- Exercise
The records are to be copied in their entirety, exactly as given.

- Stored data entries
***
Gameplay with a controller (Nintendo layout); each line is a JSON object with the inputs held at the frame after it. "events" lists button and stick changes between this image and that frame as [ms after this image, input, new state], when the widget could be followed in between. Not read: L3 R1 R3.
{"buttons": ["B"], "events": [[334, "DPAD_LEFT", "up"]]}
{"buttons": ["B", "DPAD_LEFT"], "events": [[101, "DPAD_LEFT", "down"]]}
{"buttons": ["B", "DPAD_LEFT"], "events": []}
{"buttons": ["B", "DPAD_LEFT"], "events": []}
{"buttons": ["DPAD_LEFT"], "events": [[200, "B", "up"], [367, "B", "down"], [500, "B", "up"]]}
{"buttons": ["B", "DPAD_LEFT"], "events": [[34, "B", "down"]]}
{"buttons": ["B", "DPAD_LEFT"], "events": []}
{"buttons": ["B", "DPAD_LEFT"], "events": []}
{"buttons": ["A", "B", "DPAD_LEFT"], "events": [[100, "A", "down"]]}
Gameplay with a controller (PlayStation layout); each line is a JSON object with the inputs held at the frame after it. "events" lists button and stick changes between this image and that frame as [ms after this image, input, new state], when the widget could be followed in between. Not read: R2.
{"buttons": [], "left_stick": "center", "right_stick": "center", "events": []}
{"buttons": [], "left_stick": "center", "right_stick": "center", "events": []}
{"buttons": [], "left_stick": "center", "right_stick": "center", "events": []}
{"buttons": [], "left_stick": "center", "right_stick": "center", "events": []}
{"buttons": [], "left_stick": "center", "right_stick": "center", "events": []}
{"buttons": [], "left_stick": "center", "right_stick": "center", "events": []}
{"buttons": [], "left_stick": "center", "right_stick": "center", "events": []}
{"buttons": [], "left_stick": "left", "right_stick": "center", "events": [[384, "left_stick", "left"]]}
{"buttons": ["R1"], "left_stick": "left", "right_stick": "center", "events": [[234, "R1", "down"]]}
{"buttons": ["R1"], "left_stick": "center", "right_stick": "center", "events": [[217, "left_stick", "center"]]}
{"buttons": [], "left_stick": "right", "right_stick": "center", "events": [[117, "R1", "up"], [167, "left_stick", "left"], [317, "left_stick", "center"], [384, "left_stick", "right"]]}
***
- Expected answer
Gameplay with a controller (Nintendo layout); each line is a JSON object with the inputs held at the frame after it. "events" lists button and stick changes between this image and that frame as [ms after this image, input, new state], when the widget could be followed in between. Not read: L3 R1 R3.
{"buttons": ["B"], "events": [[334, "DPAD_LEFT", "up"]]}
{"buttons": ["B", "DPAD_LEFT"], "events": [[101, "DPAD_LEFT", "down"]]}
{"buttons": ["B", "DPAD_LEFT"], "events": []}
{"buttons": ["B", "DPAD_LEFT"], "events": []}
{"buttons": ["DPAD_LEFT"], "events": [[200, "B", "up"], [367, "B", "down"], [500, "B", "up"]]}
{"buttons": ["B", "DPAD_LEFT"], "events": [[34, "B", "down"]]}
{"buttons": ["B", "DPAD_LEFT"], "events": []}
{"buttons": ["B", "DPAD_LEFT"], "events": []}
{"buttons": ["A", "B", "DPAD_LEFT"], "events": [[100, "A", "down"]]}
Gameplay with a controller (PlayStation layout); each line is a JSON object with the inputs held at the frame after it. "events" lists button and stick changes between this image and that frame as [ms after this image, input, new state], when the widget could be followed in between. Not read: R2.
{"buttons": [], "left_stick": "center", "right_stick": "center", "events": []}
{"buttons": [], "left_stick": "center", "right_stick": "center", "events": []}
{"buttons": [], "left_stick": "center", "right_stick": "center", "events": []}
{"buttons": [], "left_stick": "center", "right_stick": "center", "events": []}
{"buttons": [], "left_stick": "center", "right_stick": "center", "events": []}
{"buttons": [], "left_stick": "center", "right_stick": "center", "events": []}
{"buttons": [], "left_stick": "center", "right_stick": "center", "events": []}
{"buttons": [], "left_stick": "left", "right_stick": "center", "events": [[384, "left_stick", "left"]]}
{"buttons": ["R1"], "left_stick": "left", "right_stick": "center", "events": [[234, "R1", "down"]]}
{"buttons": ["R1"], "left_stick": "center", "right_stick": "center", "events": [[217, "left_stick", "center"]]}
{"buttons": [], "left_stick": "right", "right_stick": "center", "events": [[117, "R1", "up"], [167, "left_stick", "left"], [317, "left_stick", "center"], [384, "left_stick", "right"]]}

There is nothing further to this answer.